§ **WHAT IS EXPECTED**
In every row below, substitute "copy out" for "transcribe" and write the rows out again with nothing else changed. Leave the pictures out of your answer.

(Labeled box rows)
-- Start --

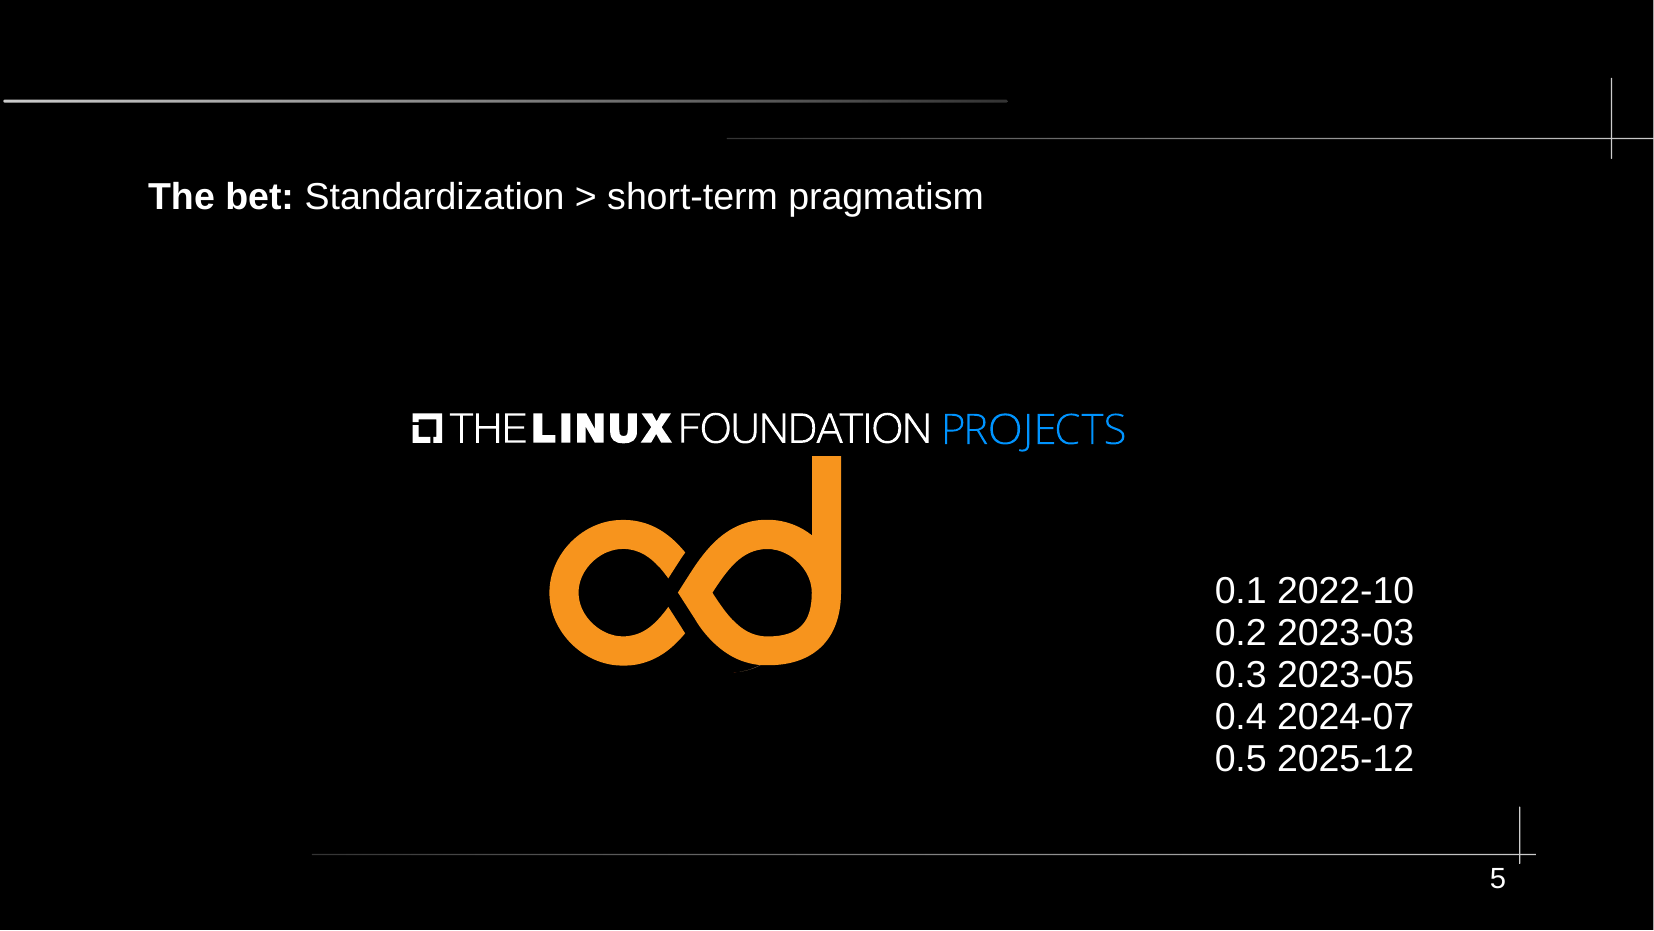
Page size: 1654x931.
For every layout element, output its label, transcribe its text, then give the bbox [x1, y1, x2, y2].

text_box 0.1 2022-10 0.2 2023-03 0.3 2023-05 0.4 2024-07 0.5 2025-12 [1200, 562, 1495, 788]
picture [412, 412, 1125, 679]
text_box The bet: Standardization > short-term pragmatism [133, 168, 1051, 226]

-- End --

§ **THE RESULT**
Page size: 1654x931.
For every layout element, output its label, copy out its text, then give the bbox [x1, y1, x2, y2].

text_box 0.1 2022-10 0.2 2023-03 0.3 2023-05 0.4 2024-07 0.5 2025-12 [1200, 562, 1495, 788]
picture [412, 412, 1125, 679]
text_box The bet: Standardization > short-term pragmatism [133, 168, 1051, 226]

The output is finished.